By Idrees Ali
(Reuters) - The U.S. Army has boosted security at military recruiting stations since an attack at a center in July, the commander of Army recruitment said on Wednesday.
“In the absence of Chattanooga we probably would have done some of these things anyway… (but) it has certainly accelerated some of our force protection measures," Major General Jeffrey Snow told Reuters.
He was speaking on the sidelines of the annual Association of United States Army (AUSA) conference in Washington.
Four U.S. Marines and a Navy petty officer were shot and killed in Chattanooga, Tennessee this summer. One site where the shootings occurred was a recruiting office in a strip mall.

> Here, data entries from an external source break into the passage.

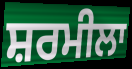
ਸ਼ਰਮੀਲਾ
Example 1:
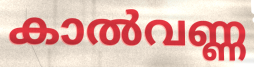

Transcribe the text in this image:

കാൽവണ്ണ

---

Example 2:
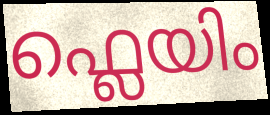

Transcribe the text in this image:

ഫ്ലെയിം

It was the most recent in a string of attacks and raised questions about the security of centers, which in many cases are in shopping malls and have little or no security.

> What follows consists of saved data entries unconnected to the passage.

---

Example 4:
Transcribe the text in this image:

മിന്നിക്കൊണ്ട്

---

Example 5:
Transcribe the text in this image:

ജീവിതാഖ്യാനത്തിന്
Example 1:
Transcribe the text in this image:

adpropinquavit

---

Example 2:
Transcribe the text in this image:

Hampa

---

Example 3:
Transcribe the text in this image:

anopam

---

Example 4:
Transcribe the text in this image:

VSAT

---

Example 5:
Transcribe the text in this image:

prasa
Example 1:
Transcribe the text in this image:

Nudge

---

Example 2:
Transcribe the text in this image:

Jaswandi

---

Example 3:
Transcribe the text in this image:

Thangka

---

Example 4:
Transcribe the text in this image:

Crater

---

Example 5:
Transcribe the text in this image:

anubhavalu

In a speech earlier in the day, Snow said ballistic benches, which can withstand gunfire, had been ordered, and could have mitigated an attack like the one in July.
He added that window screens had been put into recruiting stations so that recruiters could see outside but people could not see inside during the day time.
Snow said that after the Chattanooga attack and another attack on a recruiting center in 2009 in Little Rock, Arkansas, his main concern was “lone wolf” attacks.
It was not a question of “if this is going to happen again, it’s going to be a question of when,” Snow said.
According to the U.S. Army Recruiting Command’s website there are 9,500 recruiters working out of more than 1,400 recruiting stations in the United States and abroad.